[Saved data entries]
********************

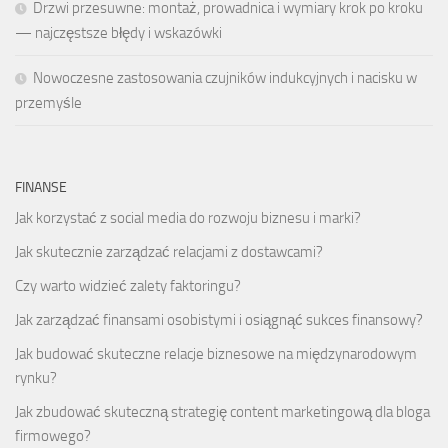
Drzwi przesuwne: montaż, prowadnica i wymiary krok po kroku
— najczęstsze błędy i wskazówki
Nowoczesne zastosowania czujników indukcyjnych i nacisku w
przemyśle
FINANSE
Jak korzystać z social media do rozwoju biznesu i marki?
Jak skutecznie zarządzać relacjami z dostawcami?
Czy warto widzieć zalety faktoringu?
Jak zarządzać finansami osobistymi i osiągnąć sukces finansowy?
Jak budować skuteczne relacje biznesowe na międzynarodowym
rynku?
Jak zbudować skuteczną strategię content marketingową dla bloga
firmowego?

********************

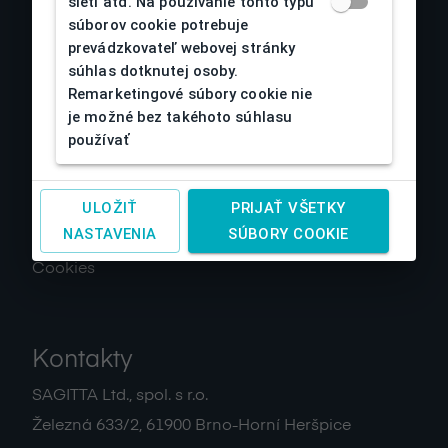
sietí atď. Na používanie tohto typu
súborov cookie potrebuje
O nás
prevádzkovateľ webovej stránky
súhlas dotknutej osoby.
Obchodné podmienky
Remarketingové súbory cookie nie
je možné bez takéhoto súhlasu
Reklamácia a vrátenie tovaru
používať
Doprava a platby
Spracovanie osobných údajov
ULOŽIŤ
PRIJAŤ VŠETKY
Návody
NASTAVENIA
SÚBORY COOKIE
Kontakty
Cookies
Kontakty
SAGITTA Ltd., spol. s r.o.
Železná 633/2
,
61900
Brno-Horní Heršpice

********************

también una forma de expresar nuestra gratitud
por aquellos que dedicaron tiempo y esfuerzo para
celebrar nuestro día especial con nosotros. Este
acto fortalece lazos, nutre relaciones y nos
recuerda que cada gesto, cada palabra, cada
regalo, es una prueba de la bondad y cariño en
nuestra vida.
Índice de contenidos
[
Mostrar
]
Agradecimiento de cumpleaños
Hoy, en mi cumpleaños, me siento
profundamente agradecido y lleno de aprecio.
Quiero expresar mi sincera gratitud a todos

********************

Instructions for the task:
Every line above from the line with "nuestra vida." to the line with "Quiero expresar mi sincera gratitud a todos", inclusive, must be returned exactly; no other line belongs in the reply.

Task solution:
nuestra vida.
Índice de contenidos
[
Mostrar
]
Agradecimiento de cumpleaños
Hoy, en mi cumpleaños, me siento
profundamente agradecido y lleno de aprecio.
Quiero expresar mi sincera gratitud a todos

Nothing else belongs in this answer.